A stream worker performs complex event processing on data in motion, also called streams. Macrometa GDN allows you to integrate streaming data and take appropriate actions. Most stream processing use cases involve collecting, analyzing, and integrating or acting on data generated during business activities by various sources.
|Collect||Receive or capture data from various data sources.|
|Analyze||Analyze data to identify interesting patterns and extract information.|
|Act||Take actions based on the findings. For example, running simple code, calling an external service, or triggering a complex integration.|
|Integrate||Provide processed data for consumer consumption.|
You can process streams to perform the following actions with your data:
- Transform data from one format to another. For example, from text to JSON.
- Enrich data received from a specific source by combining it with databases and services.
- Correlate data by joining multiple streams to create an aggregate stream.
- Filter data and events based on conditions such as value ranges and string matching.
- Clean data by filtering it and by modifying the content in messages. For example, obfuscating sensitive information.
- Derive insights by identifying event patterns in data streams.
- Summarize data with time windows and incremental aggregations.

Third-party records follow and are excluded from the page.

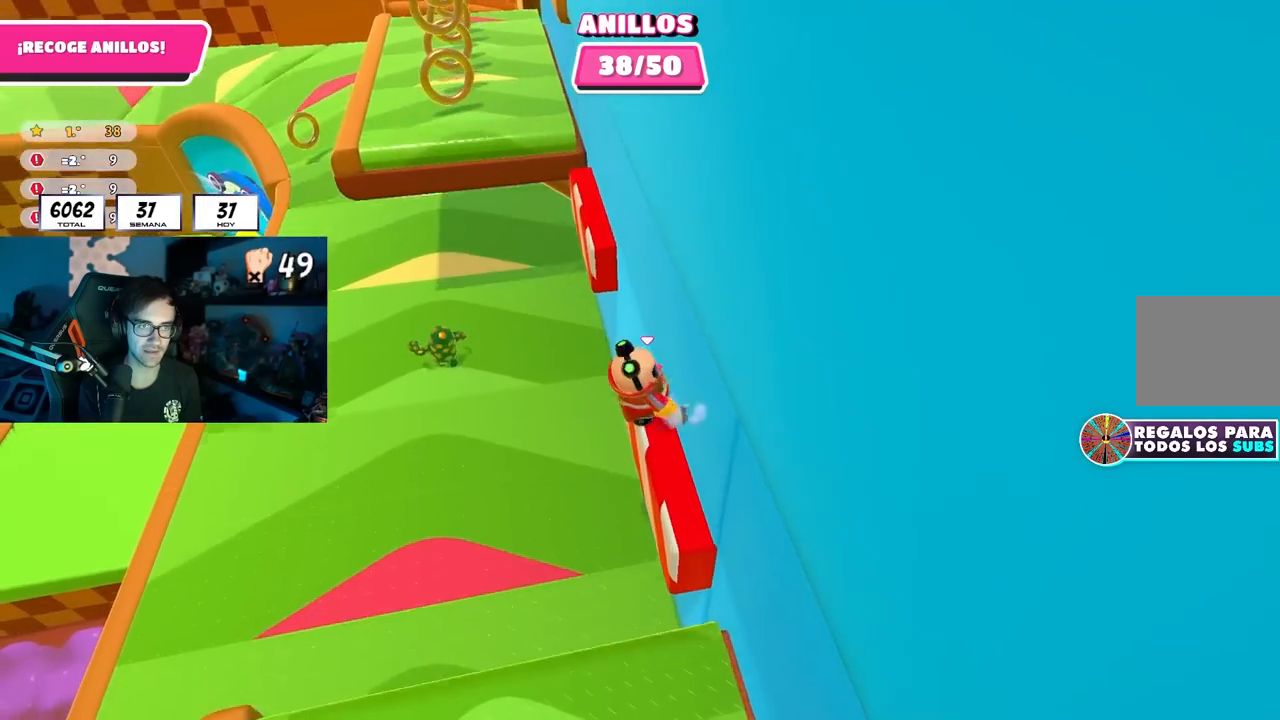
{"buttons": [], "left_stick": "up", "right_stick": "center", "events": [[233, "CROSS", "down"], [433, "CROSS", "up"]]}
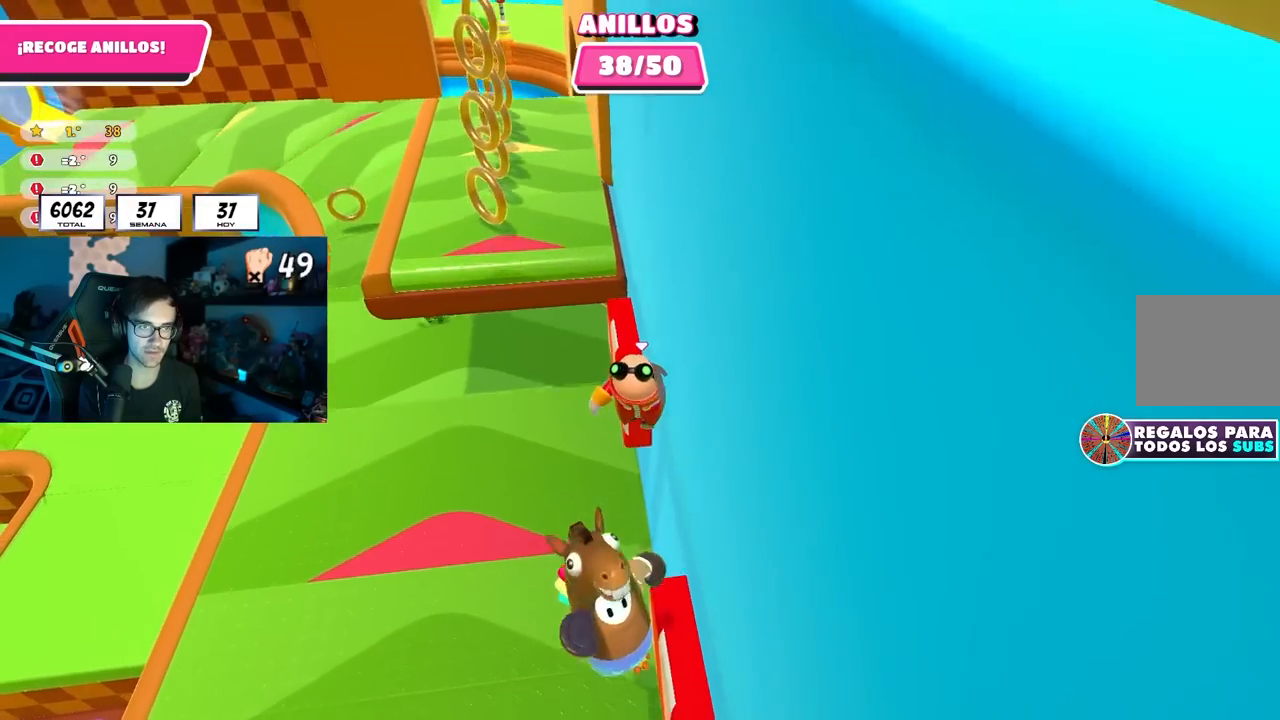
{"buttons": [], "left_stick": "up-left", "right_stick": "center", "events": [[133, "right_stick", "up-left"], [183, "right_stick", "center"], [417, "left_stick", "up-left"]]}
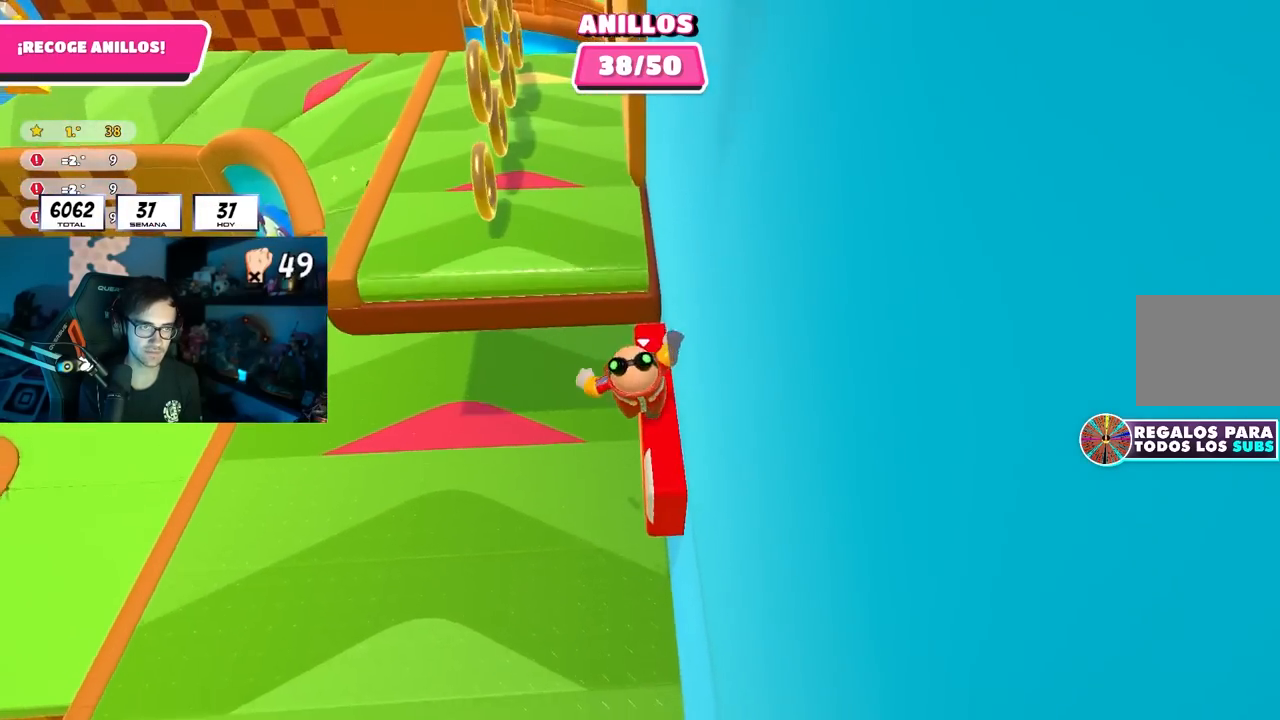
{"buttons": [], "left_stick": "up-left", "right_stick": "center", "events": [[67, "CROSS", "down"], [250, "CROSS", "up"]]}
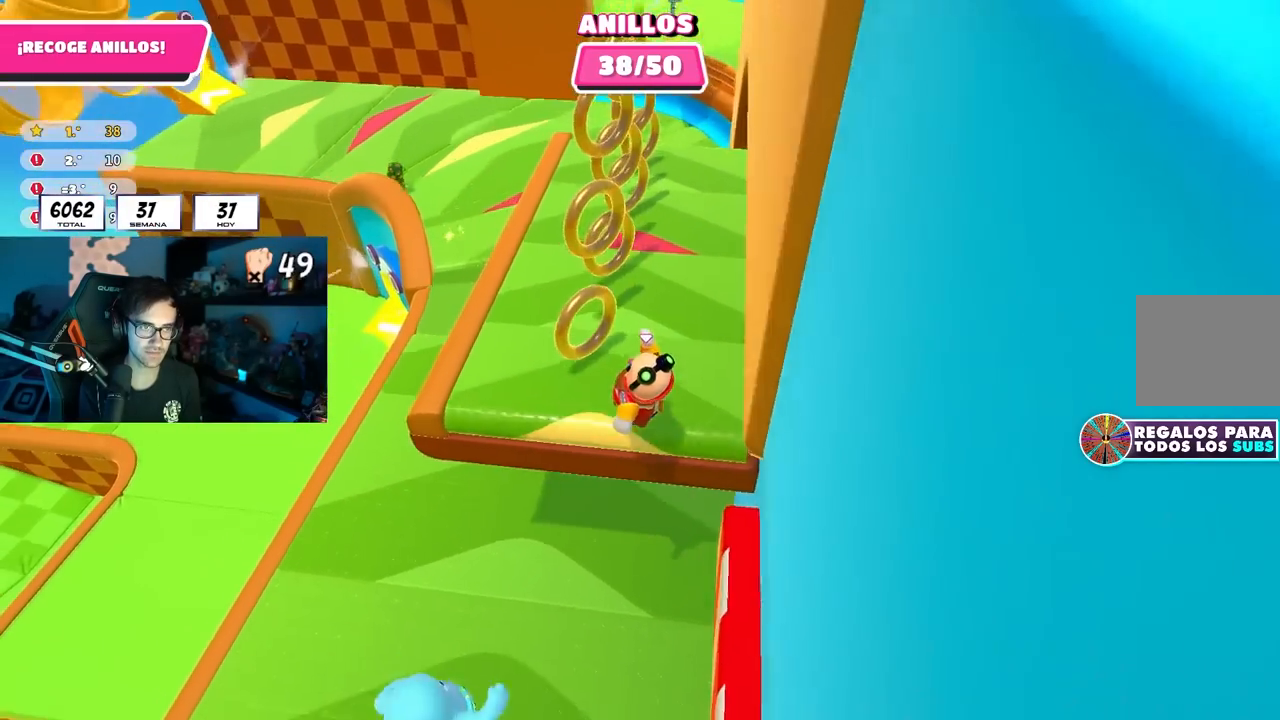
{"buttons": [], "left_stick": "up", "right_stick": "center", "events": [[17, "left_stick", "up"], [167, "CROSS", "down"], [450, "CROSS", "up"]]}
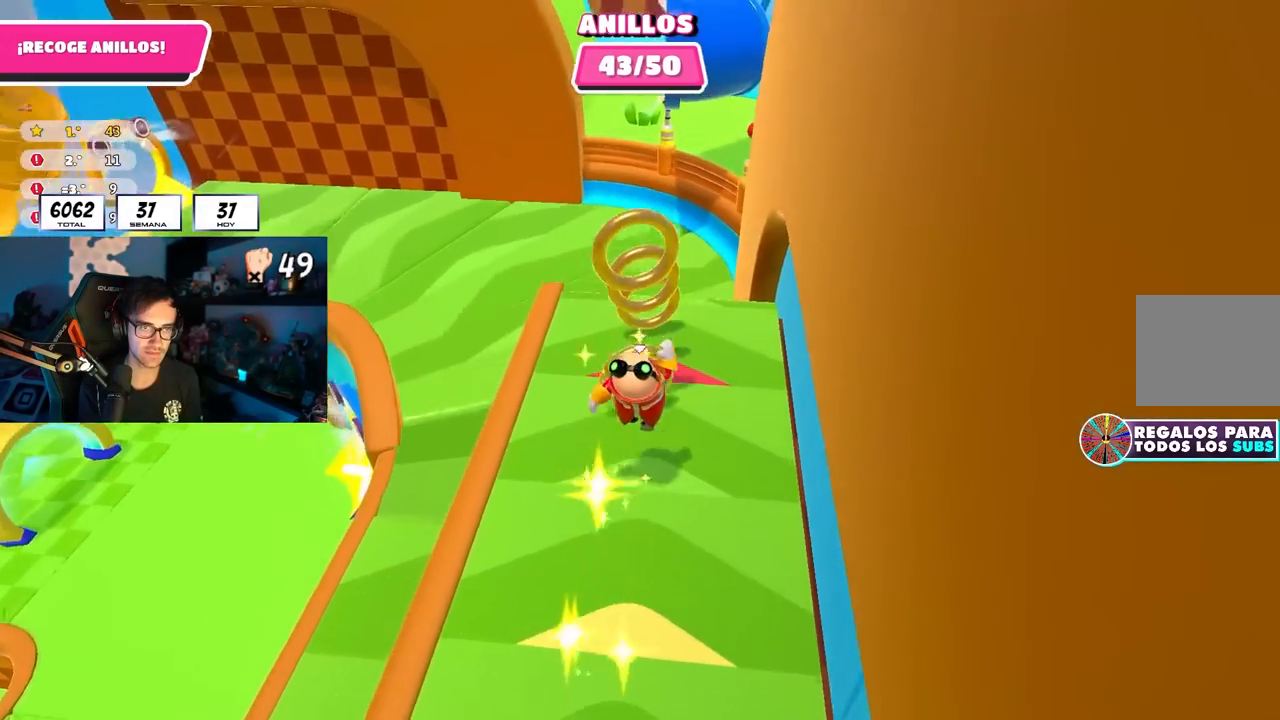
{"buttons": [], "left_stick": "up", "right_stick": "left", "events": [[117, "right_stick", "up"], [283, "right_stick", "left"]]}
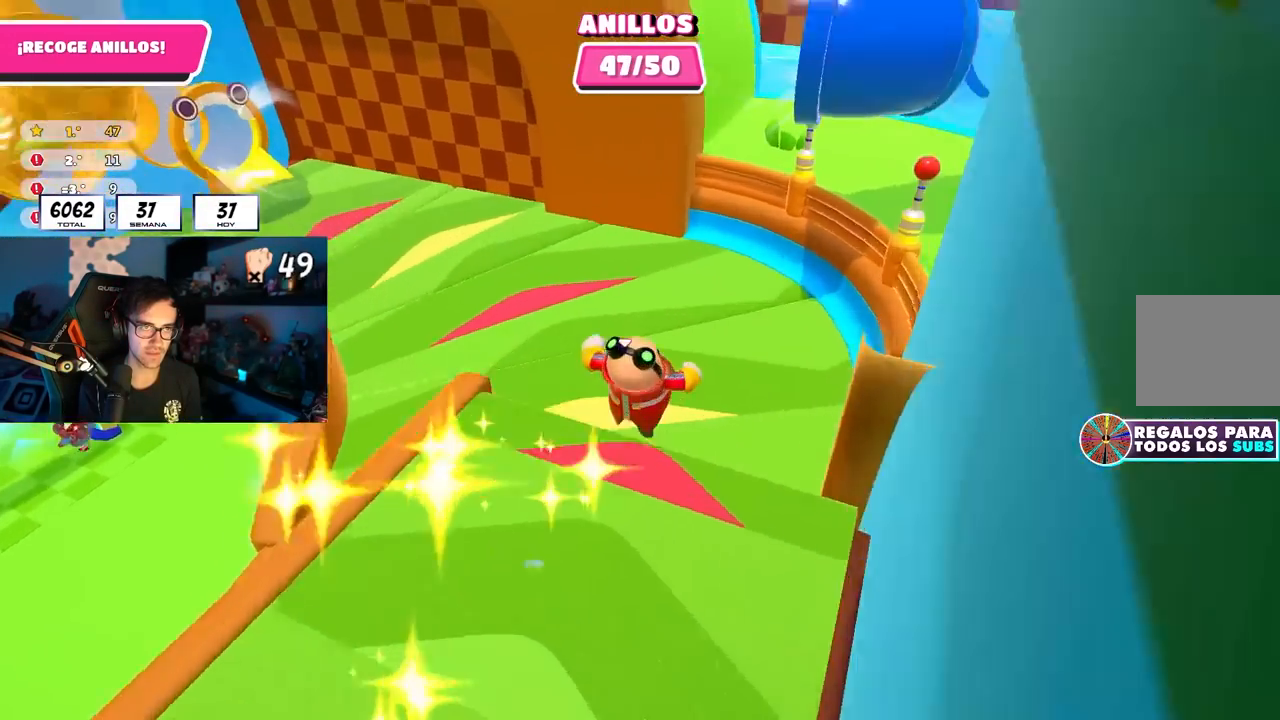
{"buttons": [], "left_stick": "up", "right_stick": "up-left", "events": [[33, "right_stick", "up-left"]]}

- Extract, transform, and load (ETL) collections, tailing files, and scraping HTTP endpoints.
- Integrating stream data and trigger actions based on the data. This can be a single service request or a complex enterprise integration flow.
- Consume and publish events.
- Run premade and custom functions.
- Query, modify, and join the data stored in tables which support primary key constraints and indexing.
- Rule processing based on single event using
matchfunctions, and many others.
These actions allow you to build robust global data processing and integration pipelines at the edge by combining powerful stream processing, multi-model database and geo-replicated streams capabilities.
Best practice is to keep stream worker functionality limited to one business use case per stream worker. Additionally, stream workers can use shared sinks and sources to reduce code duplication and improve maintainability.
The architecture of Macrometa stream processing engine fits this natural flow. Following are the major components of our stream processing engine.
The stream processing engine receives data event-by-event and processes them in real-time to produce meaningful information i.e.,
- Accept event inputs from many different types of sources.
- Process them to transform, enrich, and generate insights.
- Publish them to multiple types of sinks.
To use stream processor, you need to write the processing logic as a stream application using streaming SQL language which is discussed in the Stream Query Guide.
When the stream application is published, it:
- Consumes data one-by-one as events.
- Pipe the events to queries through various streams for processing.
- Generates new events based on the processing done at the queries.
- Finally, sends newly-generated events through output to streams.